» **WORK INSTRUCTION**: Format every line of the items below as a JSON list of strings, one string per line, with blank lines dropped. Leave the pictures out.

+++ INFORMATION GIVEN

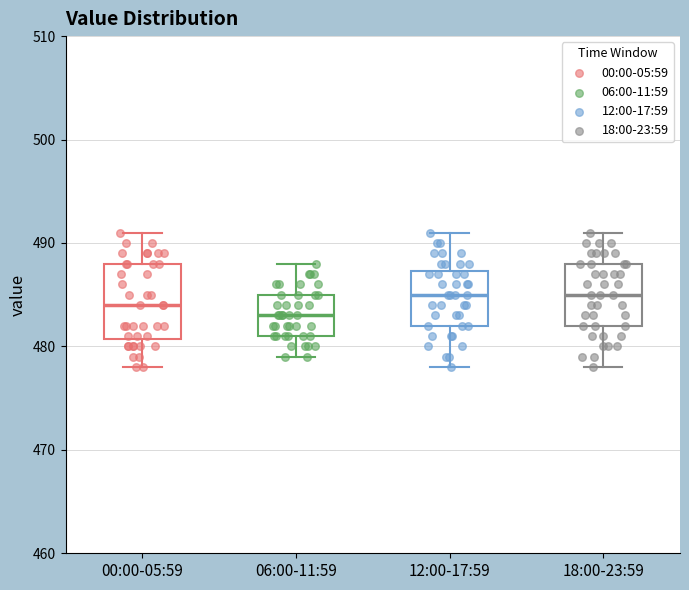

Reading left to right, transcribe this box plot: for each box, give where its median line is, the range the box spans, and where its two whiskers end, as read against the y-axis. The values are not printed on the chart, so give them approximately, as read against the axis.

00:00-05:59: median 484, box 481 to 488, whiskers 478 to 491
06:00-11:59: median 483, box 481 to 485, whiskers 479 to 488
12:00-17:59: median 485, box 482 to 487, whiskers 478 to 491
18:00-23:59: median 485, box 482 to 488, whiskers 478 to 491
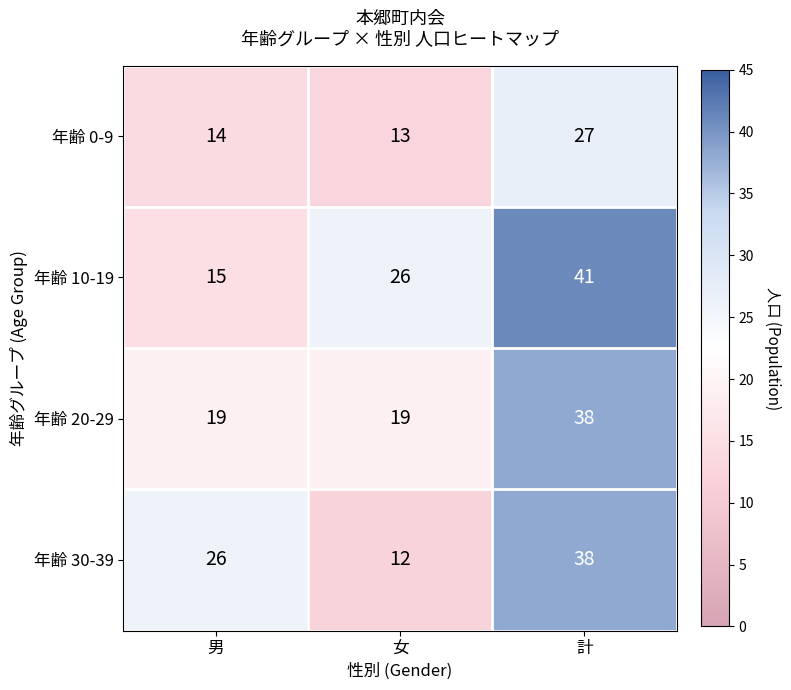

Count the number of categories in the chart.

3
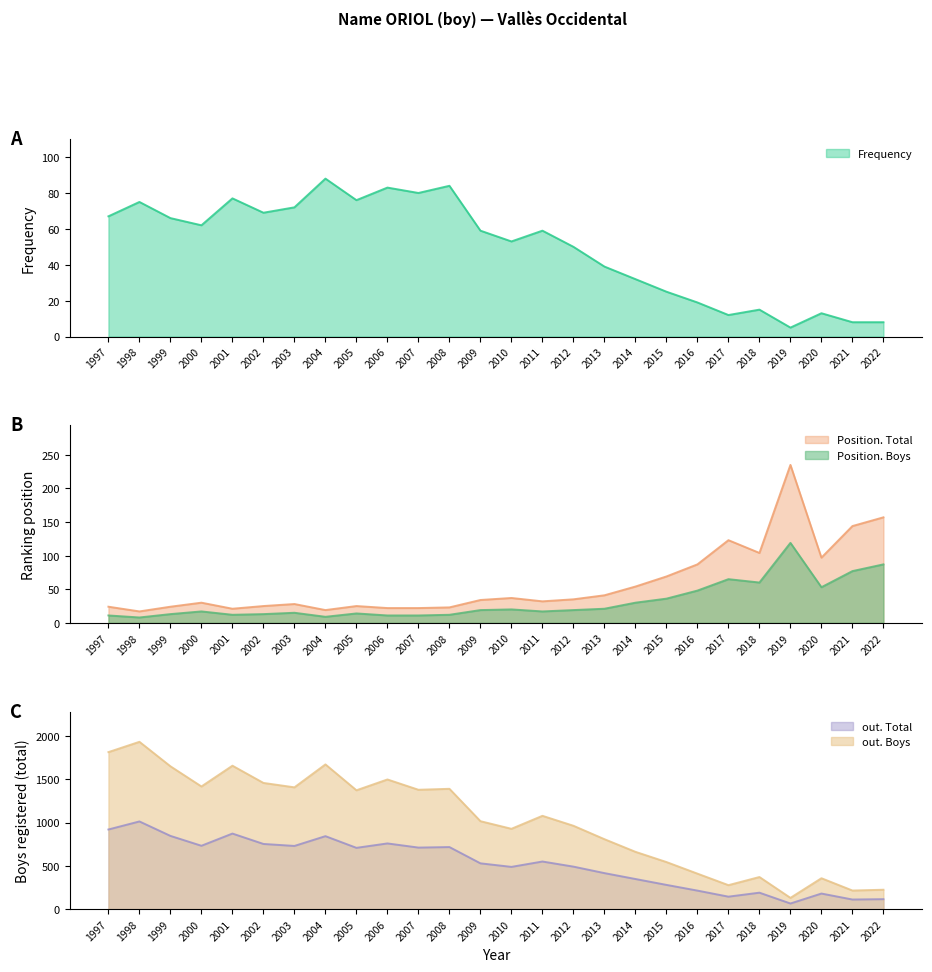

What is the value of the Frequency point at the 1st from the left?

67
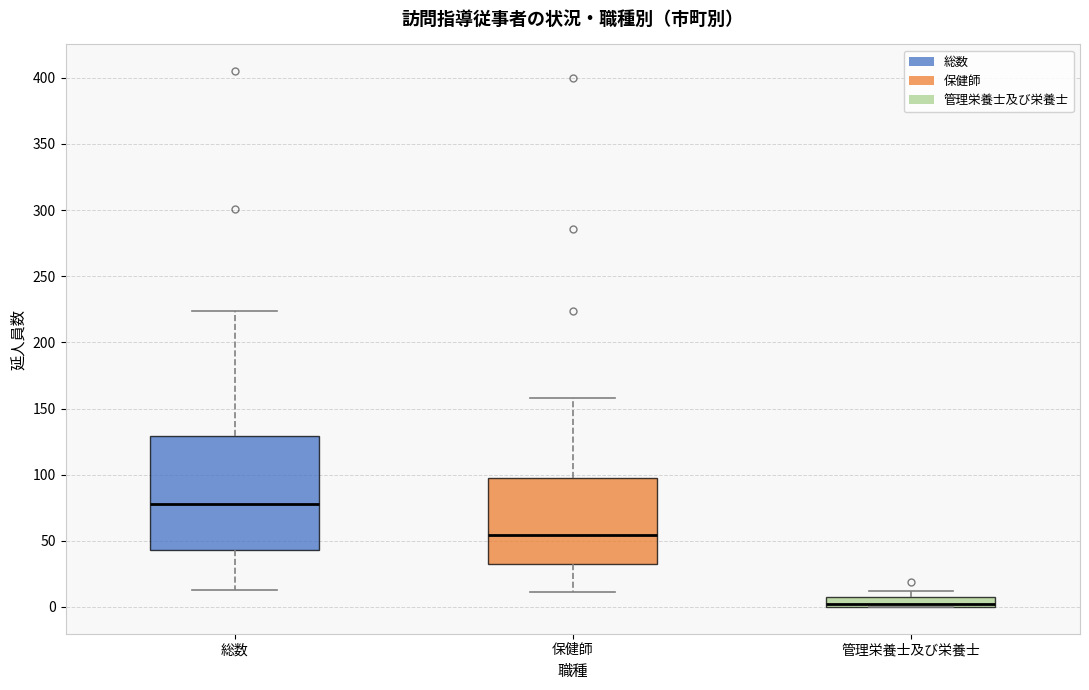

Which box is the tallest, from its lower edge to its upper edge?

総数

++++++

» **SOLUTION FOR THIS PROBLEM**:
[
  "Reading left to right, transcribe this box plot: for each box, give where its median line is, the range the box spans, and where its two whiskers end, as read against the y-axis. The values are not printed on the chart, so give them approximately, as read against the axis.",
  "00:00-05:59: median 484, box 481 to 488, whiskers 478 to 491",
  "06:00-11:59: median 483, box 481 to 485, whiskers 479 to 488",
  "12:00-17:59: median 485, box 482 to 487, whiskers 478 to 491",
  "18:00-23:59: median 485, box 482 to 488, whiskers 478 to 491",
  "Count the number of categories in the chart.",
  "3",
  "What is the value of the Frequency point at the 1st from the left?",
  "67",
  "Which box is the tallest, from its lower edge to its upper edge?",
  "総数"
]